Repeat the entries exactly as they are written.

Start of DATA FOR THE TASK

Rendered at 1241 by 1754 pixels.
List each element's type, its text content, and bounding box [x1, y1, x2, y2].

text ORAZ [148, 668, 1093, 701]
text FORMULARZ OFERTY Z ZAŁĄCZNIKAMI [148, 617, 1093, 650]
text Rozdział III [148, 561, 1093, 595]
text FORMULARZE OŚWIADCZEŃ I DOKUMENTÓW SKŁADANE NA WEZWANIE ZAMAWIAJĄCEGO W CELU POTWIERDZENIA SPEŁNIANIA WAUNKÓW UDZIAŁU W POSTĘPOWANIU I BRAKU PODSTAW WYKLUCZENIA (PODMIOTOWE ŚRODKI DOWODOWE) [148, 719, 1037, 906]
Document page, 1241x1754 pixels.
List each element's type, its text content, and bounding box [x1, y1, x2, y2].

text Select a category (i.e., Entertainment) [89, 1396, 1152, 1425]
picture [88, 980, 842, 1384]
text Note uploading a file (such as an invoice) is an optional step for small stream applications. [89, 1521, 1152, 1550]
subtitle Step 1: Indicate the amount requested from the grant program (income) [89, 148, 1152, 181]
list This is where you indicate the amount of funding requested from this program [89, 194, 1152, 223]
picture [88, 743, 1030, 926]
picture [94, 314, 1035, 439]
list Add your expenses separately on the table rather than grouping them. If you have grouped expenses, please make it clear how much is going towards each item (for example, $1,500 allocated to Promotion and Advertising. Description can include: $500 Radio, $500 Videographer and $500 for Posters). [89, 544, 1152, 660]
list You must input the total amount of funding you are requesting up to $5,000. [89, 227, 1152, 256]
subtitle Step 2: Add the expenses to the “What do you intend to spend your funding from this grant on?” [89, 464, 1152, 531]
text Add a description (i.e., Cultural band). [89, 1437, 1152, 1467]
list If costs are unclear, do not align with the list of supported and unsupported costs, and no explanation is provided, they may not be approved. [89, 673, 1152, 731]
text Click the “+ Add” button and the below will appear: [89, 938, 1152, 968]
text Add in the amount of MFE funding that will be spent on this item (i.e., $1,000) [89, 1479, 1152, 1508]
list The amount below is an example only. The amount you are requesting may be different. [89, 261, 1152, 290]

End of DATA FOR THE TASK

RESPONSE TO THIS EXERCISE:
Rendered at 1241 by 1754 pixels.
List each element's type, its text content, and bounding box [x1, y1, x2, y2].

text ORAZ [148, 668, 1093, 701]
text FORMULARZ OFERTY Z ZAŁĄCZNIKAMI [148, 617, 1093, 650]
text Rozdział III [148, 561, 1093, 595]
text FORMULARZE OŚWIADCZEŃ I DOKUMENTÓW SKŁADANE NA WEZWANIE ZAMAWIAJĄCEGO W CELU POTWIERDZENIA SPEŁNIANIA WAUNKÓW UDZIAŁU W POSTĘPOWANIU I BRAKU PODSTAW WYKLUCZENIA (PODMIOTOWE ŚRODKI DOWODOWE) [148, 719, 1037, 906]
Document page, 1241x1754 pixels.
List each element's type, its text content, and bounding box [x1, y1, x2, y2].

text Select a category (i.e., Entertainment) [89, 1396, 1152, 1425]
picture [88, 980, 842, 1384]
text Note uploading a file (such as an invoice) is an optional step for small stream applications. [89, 1521, 1152, 1550]
subtitle Step 1: Indicate the amount requested from the grant program (income) [89, 148, 1152, 181]
list This is where you indicate the amount of funding requested from this program [89, 194, 1152, 223]
picture [88, 743, 1030, 926]
picture [94, 314, 1035, 439]
list Add your expenses separately on the table rather than grouping them. If you have grouped expenses, please make it clear how much is going towards each item (for example, $1,500 allocated to Promotion and Advertising. Description can include: $500 Radio, $500 Videographer and $500 for Posters). [89, 544, 1152, 660]
list You must input the total amount of funding you are requesting up to $5,000. [89, 227, 1152, 256]
subtitle Step 2: Add the expenses to the “What do you intend to spend your funding from this grant on?” [89, 464, 1152, 531]
text Add a description (i.e., Cultural band). [89, 1437, 1152, 1467]
list If costs are unclear, do not align with the list of supported and unsupported costs, and no explanation is provided, they may not be approved. [89, 673, 1152, 731]
text Click the “+ Add” button and the below will appear: [89, 938, 1152, 968]
text Add in the amount of MFE funding that will be spent on this item (i.e., $1,000) [89, 1479, 1152, 1508]
list The amount below is an example only. The amount you are requesting may be different. [89, 261, 1152, 290]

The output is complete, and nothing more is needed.